* **Task description**:
In the entries below, find every line holding the string "picture" and collect it.

:: Data provided

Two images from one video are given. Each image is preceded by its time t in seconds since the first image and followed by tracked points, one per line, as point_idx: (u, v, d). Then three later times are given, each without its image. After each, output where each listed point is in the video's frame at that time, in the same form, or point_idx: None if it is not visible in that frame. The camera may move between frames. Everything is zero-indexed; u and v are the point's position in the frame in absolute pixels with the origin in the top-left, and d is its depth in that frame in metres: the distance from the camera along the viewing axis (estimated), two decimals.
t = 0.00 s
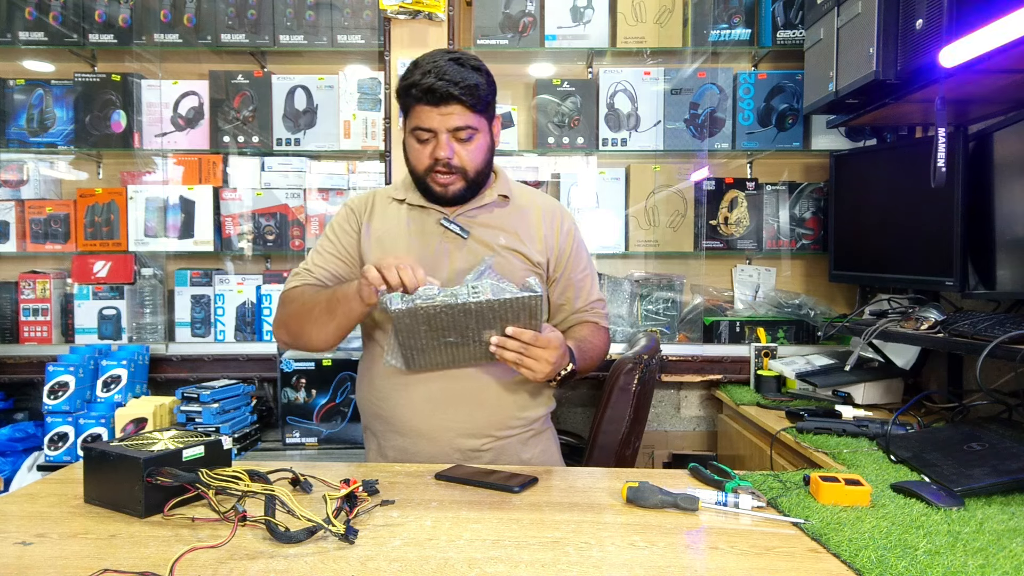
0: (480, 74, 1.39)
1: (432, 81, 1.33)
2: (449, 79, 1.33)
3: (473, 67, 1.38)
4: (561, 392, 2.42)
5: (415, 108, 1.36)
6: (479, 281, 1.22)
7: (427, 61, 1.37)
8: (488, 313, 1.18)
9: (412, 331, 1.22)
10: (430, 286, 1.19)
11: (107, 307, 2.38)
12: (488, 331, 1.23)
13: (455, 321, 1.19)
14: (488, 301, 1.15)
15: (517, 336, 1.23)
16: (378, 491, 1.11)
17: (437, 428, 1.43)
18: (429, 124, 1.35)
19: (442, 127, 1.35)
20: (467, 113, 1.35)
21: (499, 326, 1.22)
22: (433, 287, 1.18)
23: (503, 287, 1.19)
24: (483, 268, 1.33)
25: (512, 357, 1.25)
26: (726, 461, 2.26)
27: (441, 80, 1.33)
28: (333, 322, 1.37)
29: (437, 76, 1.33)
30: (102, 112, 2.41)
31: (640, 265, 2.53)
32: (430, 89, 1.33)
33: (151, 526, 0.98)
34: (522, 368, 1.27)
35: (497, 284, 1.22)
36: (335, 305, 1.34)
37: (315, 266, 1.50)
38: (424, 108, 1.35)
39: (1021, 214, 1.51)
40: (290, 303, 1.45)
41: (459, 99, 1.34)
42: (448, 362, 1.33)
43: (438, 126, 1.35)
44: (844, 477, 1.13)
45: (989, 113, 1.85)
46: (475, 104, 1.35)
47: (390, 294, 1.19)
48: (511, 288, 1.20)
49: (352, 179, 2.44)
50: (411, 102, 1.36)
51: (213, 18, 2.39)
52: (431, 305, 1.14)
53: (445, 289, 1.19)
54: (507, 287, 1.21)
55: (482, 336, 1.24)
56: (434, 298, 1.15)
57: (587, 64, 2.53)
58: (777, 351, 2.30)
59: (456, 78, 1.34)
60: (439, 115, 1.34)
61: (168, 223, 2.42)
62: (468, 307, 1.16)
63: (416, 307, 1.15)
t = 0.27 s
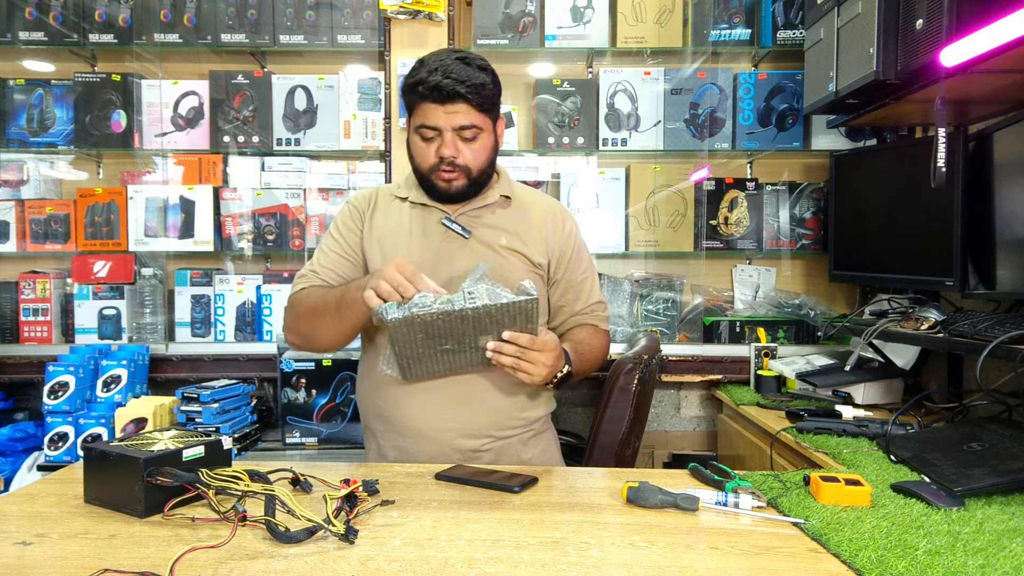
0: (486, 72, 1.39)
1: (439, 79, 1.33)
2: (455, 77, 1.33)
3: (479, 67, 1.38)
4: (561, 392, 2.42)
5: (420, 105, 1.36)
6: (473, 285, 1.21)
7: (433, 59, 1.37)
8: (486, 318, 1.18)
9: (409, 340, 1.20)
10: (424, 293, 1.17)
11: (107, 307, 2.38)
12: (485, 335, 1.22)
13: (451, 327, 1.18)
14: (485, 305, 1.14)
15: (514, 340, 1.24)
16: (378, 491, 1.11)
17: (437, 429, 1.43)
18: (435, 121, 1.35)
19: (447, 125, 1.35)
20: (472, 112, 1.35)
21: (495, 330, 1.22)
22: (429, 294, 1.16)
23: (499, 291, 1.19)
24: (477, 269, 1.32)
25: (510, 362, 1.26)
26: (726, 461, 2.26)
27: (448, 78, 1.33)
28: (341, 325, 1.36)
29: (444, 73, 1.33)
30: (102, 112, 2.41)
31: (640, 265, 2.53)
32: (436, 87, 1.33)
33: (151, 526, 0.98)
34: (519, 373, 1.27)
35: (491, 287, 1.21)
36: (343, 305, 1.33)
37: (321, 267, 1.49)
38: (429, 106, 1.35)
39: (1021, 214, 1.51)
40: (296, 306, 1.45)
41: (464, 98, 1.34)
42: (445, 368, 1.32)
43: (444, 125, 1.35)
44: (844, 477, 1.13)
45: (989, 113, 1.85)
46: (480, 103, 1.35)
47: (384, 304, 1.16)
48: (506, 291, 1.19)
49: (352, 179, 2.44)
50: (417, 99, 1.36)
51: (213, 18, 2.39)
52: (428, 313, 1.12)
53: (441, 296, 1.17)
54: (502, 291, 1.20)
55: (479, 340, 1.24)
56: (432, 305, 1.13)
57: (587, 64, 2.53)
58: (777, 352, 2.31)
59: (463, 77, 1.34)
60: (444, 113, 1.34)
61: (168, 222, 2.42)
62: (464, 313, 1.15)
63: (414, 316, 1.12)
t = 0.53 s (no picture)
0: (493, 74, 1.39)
1: (447, 79, 1.33)
2: (464, 78, 1.34)
3: (487, 68, 1.38)
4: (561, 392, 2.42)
5: (427, 105, 1.36)
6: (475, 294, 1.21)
7: (442, 59, 1.37)
8: (487, 328, 1.18)
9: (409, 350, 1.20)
10: (427, 303, 1.17)
11: (107, 307, 2.38)
12: (486, 346, 1.23)
13: (453, 337, 1.18)
14: (488, 316, 1.15)
15: (514, 348, 1.23)
16: (378, 491, 1.11)
17: (437, 430, 1.43)
18: (442, 121, 1.35)
19: (454, 126, 1.35)
20: (479, 114, 1.36)
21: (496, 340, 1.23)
22: (431, 304, 1.16)
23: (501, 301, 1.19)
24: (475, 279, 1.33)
25: (510, 369, 1.25)
26: (726, 461, 2.26)
27: (457, 79, 1.33)
28: (344, 327, 1.36)
29: (452, 74, 1.33)
30: (102, 112, 2.41)
31: (640, 265, 2.53)
32: (445, 88, 1.33)
33: (151, 526, 0.98)
34: (519, 380, 1.28)
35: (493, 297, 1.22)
36: (344, 308, 1.33)
37: (322, 267, 1.49)
38: (437, 106, 1.35)
39: (1021, 214, 1.51)
40: (298, 306, 1.44)
41: (473, 99, 1.34)
42: (442, 376, 1.32)
43: (450, 126, 1.35)
44: (844, 477, 1.13)
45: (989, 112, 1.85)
46: (487, 105, 1.36)
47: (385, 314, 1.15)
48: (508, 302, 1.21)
49: (352, 179, 2.44)
50: (425, 99, 1.36)
51: (213, 18, 2.39)
52: (432, 323, 1.12)
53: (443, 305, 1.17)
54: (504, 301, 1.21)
55: (479, 351, 1.24)
56: (435, 316, 1.13)
57: (587, 64, 2.53)
58: (777, 352, 2.31)
59: (472, 78, 1.34)
60: (452, 114, 1.35)
61: (168, 223, 2.42)
62: (467, 323, 1.15)
63: (416, 326, 1.12)
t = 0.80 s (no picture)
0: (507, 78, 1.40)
1: (466, 80, 1.32)
2: (482, 80, 1.33)
3: (503, 72, 1.38)
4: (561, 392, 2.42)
5: (442, 104, 1.35)
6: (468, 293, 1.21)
7: (459, 59, 1.36)
8: (485, 325, 1.19)
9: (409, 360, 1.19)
10: (422, 310, 1.16)
11: (107, 307, 2.38)
12: (485, 342, 1.24)
13: (451, 339, 1.18)
14: (485, 312, 1.15)
15: (514, 342, 1.25)
16: (378, 491, 1.11)
17: (437, 430, 1.43)
18: (457, 122, 1.35)
19: (468, 127, 1.35)
20: (494, 116, 1.36)
21: (494, 335, 1.23)
22: (426, 309, 1.15)
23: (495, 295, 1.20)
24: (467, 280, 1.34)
25: (512, 364, 1.27)
26: (726, 461, 2.26)
27: (475, 80, 1.33)
28: (343, 318, 1.35)
29: (471, 76, 1.33)
30: (102, 111, 2.41)
31: (640, 265, 2.53)
32: (464, 89, 1.32)
33: (151, 526, 0.98)
34: (523, 374, 1.28)
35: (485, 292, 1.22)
36: (347, 300, 1.32)
37: (322, 260, 1.48)
38: (452, 106, 1.34)
39: (1021, 214, 1.51)
40: (296, 298, 1.43)
41: (489, 102, 1.34)
42: (445, 381, 1.32)
43: (465, 127, 1.35)
44: (844, 477, 1.13)
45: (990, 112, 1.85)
46: (503, 108, 1.36)
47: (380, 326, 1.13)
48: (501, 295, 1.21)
49: (352, 179, 2.44)
50: (440, 98, 1.35)
51: (213, 18, 2.39)
52: (429, 328, 1.11)
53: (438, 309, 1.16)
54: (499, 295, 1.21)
55: (479, 348, 1.25)
56: (433, 320, 1.12)
57: (587, 64, 2.53)
58: (777, 351, 2.31)
59: (489, 81, 1.34)
60: (467, 115, 1.34)
61: (167, 222, 2.42)
62: (465, 322, 1.15)
63: (415, 333, 1.11)
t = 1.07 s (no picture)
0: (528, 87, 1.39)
1: (490, 87, 1.31)
2: (506, 88, 1.32)
3: (525, 80, 1.37)
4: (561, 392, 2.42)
5: (463, 108, 1.33)
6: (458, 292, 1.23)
7: (482, 64, 1.34)
8: (481, 321, 1.21)
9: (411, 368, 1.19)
10: (417, 315, 1.17)
11: (107, 307, 2.38)
12: (483, 340, 1.26)
13: (450, 340, 1.19)
14: (480, 307, 1.18)
15: (512, 337, 1.28)
16: (378, 491, 1.11)
17: (437, 431, 1.43)
18: (476, 128, 1.33)
19: (487, 134, 1.34)
20: (513, 125, 1.35)
21: (491, 332, 1.26)
22: (423, 314, 1.16)
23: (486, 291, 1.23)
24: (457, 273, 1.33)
25: (511, 361, 1.28)
26: (726, 461, 2.26)
27: (499, 87, 1.31)
28: (325, 309, 1.34)
29: (496, 83, 1.31)
30: (102, 111, 2.41)
31: (640, 265, 2.53)
32: (488, 96, 1.31)
33: (151, 526, 0.98)
34: (524, 369, 1.29)
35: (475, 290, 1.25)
36: (330, 293, 1.32)
37: (317, 250, 1.48)
38: (473, 111, 1.33)
39: (1021, 214, 1.51)
40: (283, 285, 1.43)
41: (511, 110, 1.33)
42: (449, 388, 1.33)
43: (484, 133, 1.34)
44: (844, 477, 1.13)
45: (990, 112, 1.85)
46: (523, 118, 1.36)
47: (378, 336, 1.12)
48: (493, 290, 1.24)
49: (352, 179, 2.44)
50: (462, 102, 1.33)
51: (213, 18, 2.39)
52: (429, 330, 1.12)
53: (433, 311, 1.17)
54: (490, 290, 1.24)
55: (478, 347, 1.27)
56: (432, 322, 1.13)
57: (587, 63, 2.53)
58: (777, 351, 2.31)
59: (513, 90, 1.33)
60: (487, 121, 1.33)
61: (167, 222, 2.42)
62: (463, 320, 1.17)
63: (416, 336, 1.12)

::::

* **Exercise answer**:
t = 0.53 s (no picture)
t = 0.80 s (no picture)
t = 1.07 s (no picture)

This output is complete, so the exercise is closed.